[Excerpt from a dataset]
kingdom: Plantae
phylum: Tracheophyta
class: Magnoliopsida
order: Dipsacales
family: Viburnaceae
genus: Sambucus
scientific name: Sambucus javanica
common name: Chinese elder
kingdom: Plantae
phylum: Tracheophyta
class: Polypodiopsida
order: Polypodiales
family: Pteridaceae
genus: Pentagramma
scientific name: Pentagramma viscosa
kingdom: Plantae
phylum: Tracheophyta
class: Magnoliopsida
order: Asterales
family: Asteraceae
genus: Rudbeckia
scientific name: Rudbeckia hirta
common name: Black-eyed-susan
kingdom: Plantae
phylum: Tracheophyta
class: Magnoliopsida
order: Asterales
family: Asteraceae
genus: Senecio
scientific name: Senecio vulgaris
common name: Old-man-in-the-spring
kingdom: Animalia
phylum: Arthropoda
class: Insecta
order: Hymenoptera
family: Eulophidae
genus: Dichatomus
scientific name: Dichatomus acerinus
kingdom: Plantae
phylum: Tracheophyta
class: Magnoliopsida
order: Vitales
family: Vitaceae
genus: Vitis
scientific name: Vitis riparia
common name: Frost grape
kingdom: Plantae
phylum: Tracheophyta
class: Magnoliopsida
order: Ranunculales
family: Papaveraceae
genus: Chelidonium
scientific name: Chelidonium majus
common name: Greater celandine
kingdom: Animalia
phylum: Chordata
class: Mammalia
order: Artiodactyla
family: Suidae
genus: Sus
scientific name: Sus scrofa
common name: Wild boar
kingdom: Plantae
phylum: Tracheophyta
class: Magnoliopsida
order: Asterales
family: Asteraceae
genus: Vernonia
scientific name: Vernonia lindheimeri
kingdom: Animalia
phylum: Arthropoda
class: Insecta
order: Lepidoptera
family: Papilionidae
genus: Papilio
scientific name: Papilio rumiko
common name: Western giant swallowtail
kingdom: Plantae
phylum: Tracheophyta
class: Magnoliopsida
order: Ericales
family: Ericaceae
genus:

**TO BE DONE:**
Rewrite the entries from the line with "genus: Papilio" through the end of the entries, replacing "common name" with "vernacular name" and leaving everything else unchanged.

**ANSWER IN FULL:**
genus: Papilio
scientific name: Papilio rumiko
vernacular name: Western giant swallowtail
kingdom: Plantae
phylum: Tracheophyta
class: Magnoliopsida
order: Ericales
family: Ericaceae
genus:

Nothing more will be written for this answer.